Os críticos atribuem os altos preços cobrados pelas empresas de plano de saúde e problemas de competitividade no setor ao mal funcionamento do sistema federal de saúde. Por outro lado, defensores do modelo criticam o que chamam de tentativa de socialização da saúde nos EUA. Para estes, os modelos vigentes em outros países, como o SUS no Brasil, por exemplo, ou mesmo os programas de saúde empregados no Reino Unido ou na Noruega, representam uma espécie de coerção dissimulada da livre iniciativa e a intromissão do Estado na vida privada dos cidadãos.

Desde as alterações nas leis dos direitos civis ocorridas nos anos 1960, nos EUA, uma questão política não provocava tamanha polarização no país. Depois do anúncio feito pelos juízes da Suprema Corte na segunda-feira, a imprensa americana se voltou para os atores que vão tomar parte na batalha. Em meio ao calor das eleições presidenciais de 2012, o sucesso do presidente Barack Obama, ao tentar se reeleger, dependerá crucialmente da decisão que os nove juízes da Suprema Corte dos Estados Unidos tomarão em julho do próximo ano.

É mais do que uma disputa partidária. Trata-se do legado do líder mais expressivo que se elegeu presidente desde John Kennedy e trata-se do futuro do singular sistema público de saúde do país, que pode seguir como está ou passar pela mais severa reformulação de sua história.

De acordo com a publicação The National Law Journal, o procurador federal Donald Verrilli Jr. vai representar o governo federal na defesa da nova lei da saúde.
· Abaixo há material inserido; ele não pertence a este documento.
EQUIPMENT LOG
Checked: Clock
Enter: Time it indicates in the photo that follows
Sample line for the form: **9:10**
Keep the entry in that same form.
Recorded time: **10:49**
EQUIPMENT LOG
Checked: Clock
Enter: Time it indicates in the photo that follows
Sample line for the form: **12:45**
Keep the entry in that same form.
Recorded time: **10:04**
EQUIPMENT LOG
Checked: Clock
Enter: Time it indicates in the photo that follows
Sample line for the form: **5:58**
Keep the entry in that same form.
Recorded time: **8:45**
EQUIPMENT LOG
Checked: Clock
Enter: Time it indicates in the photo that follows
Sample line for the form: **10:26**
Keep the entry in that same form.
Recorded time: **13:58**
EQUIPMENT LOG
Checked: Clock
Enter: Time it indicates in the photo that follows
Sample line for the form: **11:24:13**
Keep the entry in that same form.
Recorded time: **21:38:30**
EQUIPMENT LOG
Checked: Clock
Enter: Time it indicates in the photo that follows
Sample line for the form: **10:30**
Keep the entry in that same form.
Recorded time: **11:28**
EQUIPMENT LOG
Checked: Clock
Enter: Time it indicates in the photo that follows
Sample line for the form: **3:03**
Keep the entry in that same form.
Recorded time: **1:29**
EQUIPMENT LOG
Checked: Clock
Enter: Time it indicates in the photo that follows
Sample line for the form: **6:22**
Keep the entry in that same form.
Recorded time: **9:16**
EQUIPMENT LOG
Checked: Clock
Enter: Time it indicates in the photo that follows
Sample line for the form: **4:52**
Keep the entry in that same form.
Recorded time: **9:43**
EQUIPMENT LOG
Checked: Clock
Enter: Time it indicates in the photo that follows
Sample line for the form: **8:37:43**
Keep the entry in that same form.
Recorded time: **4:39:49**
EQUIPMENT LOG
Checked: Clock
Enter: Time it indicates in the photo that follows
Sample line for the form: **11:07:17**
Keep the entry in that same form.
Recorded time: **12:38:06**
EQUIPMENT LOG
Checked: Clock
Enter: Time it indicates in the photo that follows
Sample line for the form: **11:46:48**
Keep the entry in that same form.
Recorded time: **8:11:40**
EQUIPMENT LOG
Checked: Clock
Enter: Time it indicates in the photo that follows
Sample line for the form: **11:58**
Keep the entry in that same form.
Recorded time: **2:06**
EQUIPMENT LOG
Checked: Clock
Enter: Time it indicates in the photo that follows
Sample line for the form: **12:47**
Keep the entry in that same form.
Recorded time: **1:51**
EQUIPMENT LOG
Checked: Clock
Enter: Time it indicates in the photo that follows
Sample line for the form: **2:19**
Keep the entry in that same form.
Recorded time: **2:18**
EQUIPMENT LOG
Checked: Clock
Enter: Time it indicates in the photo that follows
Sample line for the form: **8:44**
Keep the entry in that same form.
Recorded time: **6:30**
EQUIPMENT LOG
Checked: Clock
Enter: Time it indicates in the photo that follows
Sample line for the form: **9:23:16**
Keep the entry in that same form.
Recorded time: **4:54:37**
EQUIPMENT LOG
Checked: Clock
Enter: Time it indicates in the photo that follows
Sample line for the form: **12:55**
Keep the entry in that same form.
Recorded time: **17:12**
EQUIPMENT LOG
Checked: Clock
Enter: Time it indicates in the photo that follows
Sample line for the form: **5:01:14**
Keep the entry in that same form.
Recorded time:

Do lado dos opositores, falarão aos juízes dois experientes e respeitados profissionais.

Representando os 26 estados que questionam o novo plano, está o advogado Paul Clement, sócio da banca Bancroft, de Washington D.C.. Além dele, também marcará presença no púlpito o advogado Michael Carvin, da banca Jones Day, que representa a Federação Nacional de Negócios Independentes dos EUA, outra adversária da nova lei.

Verrilli é o homem do governo federal na Suprema Corte, calejado em argumentar perante os juízes ao defender casos de interesse do poder Executivo. O mesmo se pode dizer dos outros dois advogados. Paul Clement, por exemplo, defendeu, com sucesso, em junho, outro caso espinhoso na Suprema Corte. O advogado conseguiu anular um veredito que condenava a ré Carol Bates por crime de terrorismo, por ela ter tentado envenenar a amante do seu esposo. Aceitando o argumento de Clement, a Suprema Corte autorizou a ré a contestar a condenação agravada com pena de morte, pois promotores federais lançaram mão de uma lei antiterreorista de 1999 ao enquadrá-la. A lei estabelece que “qualquer uso malicioso de produtos químicos domésticos deve ser considerado crime federal nos EUA”. Clement conseguiu convencer os juízes que a ré deveria ser julgada com base em outros termos e não por conta de uma lei criada para lidar com organizações terroristas.